KPI, Punktzahlen, Selbstbewertungsbögen... dennoch kann die tatsächliche Arbeitsleistung der Mitarbeiter nicht gemessen werden.

KPI, Punktzahlen, Selbstbewertungsbögen... dennoch kann die tatsächliche Arbeitsleistung der Mitarbeiter nicht gemessen werden.

Warum die jährliche Leistungsbewertung so unbeliebt ist

In vielen Unternehmen schreiben die Mitarbeiter zum Ende des Geschäftsjahres oder Halbjahres eine Selbsteinschätzung, der Vorgesetzte fügt Kommentare hinzu und ein Gesprächstermin wird vereinbart. Auf dem Bewertungsbogen stehen Zielerreichungsrate, Verhaltensbewertung, Kompetenzen, Verbesserungsbereiche und Gesamtbewertung. Zahlen werden eingetragen, Kommentarfelder ausgefüllt und am Ende mit „Lassen Sie uns auch im nächsten Jahr unser Bestes geben“ abgeschlossen.

Auf den ersten Blick scheint dies ein rationales System zu sein. Das Unternehmen kann die Arbeit der Mitarbeiter nachvollziehen. Die Mitarbeiter können ihre Leistungen reflektieren. Die Vorgesetzten können Gehaltserhöhungen oder Beförderungen begründen. Die Personalabteilung kann es für das gesamte Talentmanagement nutzen.

Doch viele Mitarbeiter, die dieses System tatsächlich erleben, nehmen es nicht so positiv auf. Vielmehr richtet sich die Aufmerksamkeit, wenn die Zeit für das Bewertungsgespräch näher rückt, mehr darauf, „wie man es gut aussehen lässt“, „welche Erfolge man betonen sollte“ und „welche Punkte der Vorgesetzte vergeben wird“, als auf die eigentliche Arbeit. Ein Bewertungssystem, das eigentlich dazu gedacht ist, die Arbeit zu verbessern, wird unmerklich zu einer „Arbeit für die Bewertung“.

Ein Artikel auf FlaglerLive mit dem Titel „Job Performance Reviews Are Outdated and Often Pointless“ greift dieses Problem direkt auf. Die Aussage des Artikels ist klar: Obwohl sich die Arbeitsweise, die Technologie und die Geschwindigkeit der Organisationen stark verändert haben, bleibt die jährliche Leistungsbewertung für Einzelpersonen unverändert.

Bewertungsbögen, Punktzahlen, Kontrollkästchen, Skalen von 1 bis 10, vage Freitextfelder.
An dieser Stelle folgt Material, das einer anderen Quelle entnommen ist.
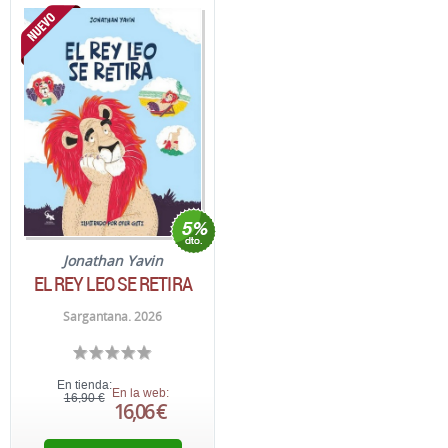
Jonathan Yavin
EL REY LEO SE RETIRA
Sargantana. 2026
En tienda:
En la web:
16,90 €
16,06 €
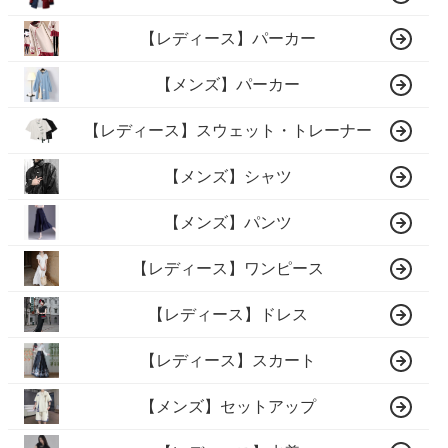
【レディース】パーカー
【メンズ】パーカー
【レディース】スウェット・トレーナー
【メンズ】シャツ
【メンズ】パンツ
【レディース】ワンピース
【レディース】ドレス
【レディース】スカート
【メンズ】セットアップ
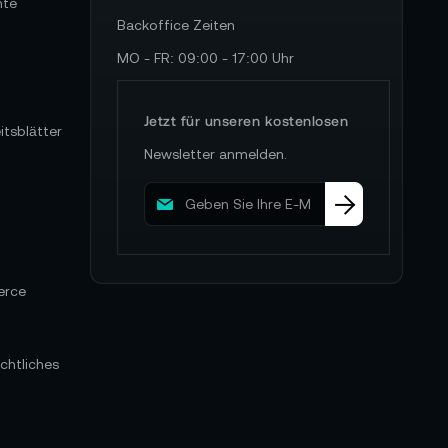
hte
Backoffice Zeiten
MO - FR: 09:00 - 17:00 Uhr
Jetzt für unseren kostenlosen
itsblätter
Newsletter anmelden.
M
e
l
d
e
erce
n
S
i
e
chtliches
s
i
c
h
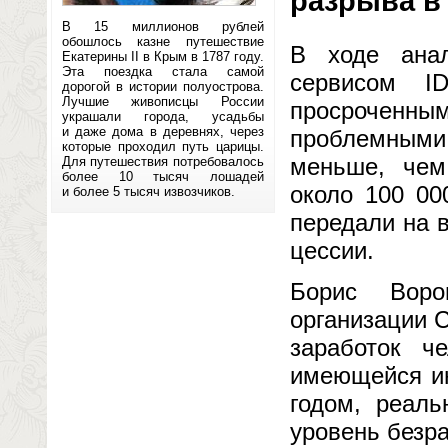
разрыва в
В 15 миллионов рублей
обошлось казне путешествие
В ходе анал
Екатерины II в Крым в 1787 году.
Эта поездка стала самой
сервисом I
дорогой в истории полуострова.
Лучшие живописцы России
просроченным
украшали города, усадьбы
и даже дома в деревнях, через
проблемным
которые проходил путь царицы.
меньше, чем
Для путешествия потребовалось
более 10 тысяч лошадей
около 100 00
и более 5 тысяч извозчиков.
передали на 
цессии.
Борис Воро
организации 
заработок ч
имеющейся ин
годом, реаль
уровень безр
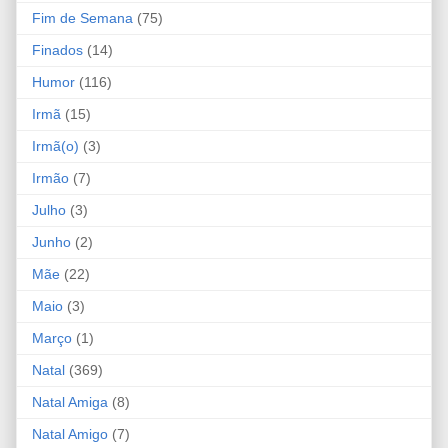
Fim de Semana
(75)
Finados
(14)
Humor
(116)
Irmã
(15)
Irmã(o)
(3)
Irmão
(7)
Julho
(3)
Junho
(2)
Mãe
(22)
Maio
(3)
Março
(1)
Natal
(369)
Natal Amiga
(8)
Natal Amigo
(7)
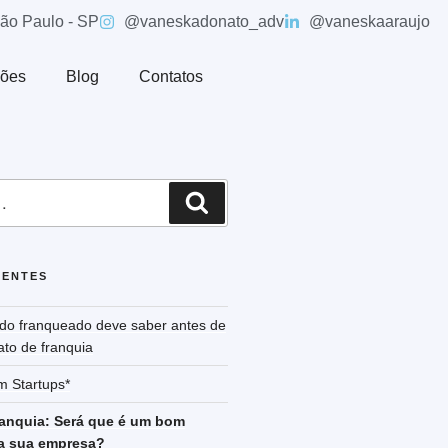
São Paulo - SP
@vaneskadonato_adv
@vaneskaaraujo
ções
Blog
Contatos
CENTES
odo franqueado deve saber antes de
ato de franquia
m Startups*
ranquia: Será que é um bom
a sua empresa?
Diese Formate sind zwar leicht zu verwalten, aber ob sie wirklich den Beitrag der Mitarbeiter messen können, ist eine andere Frage.


„Ein System zur Bewertung der Vergangenheit“ und „Ein System zur Förderung der Zukunft“ sind unterschiedlich

Leistungsbewertungen haben im Wesentlichen zwei Ziele. Das eine ist, sie als Grundlage für Entscheidungen über Gehalt, Beförderung, Einsatz und Boni zu nutzen. Das andere ist, das Wachstum der Mitarbeiter zu unterstützen und die Arbeitsqualität zu verbessern.

Das Problem ist, dass viele Unternehmen versuchen, diese beiden Ziele in einem einzigen Gespräch zu vereinen.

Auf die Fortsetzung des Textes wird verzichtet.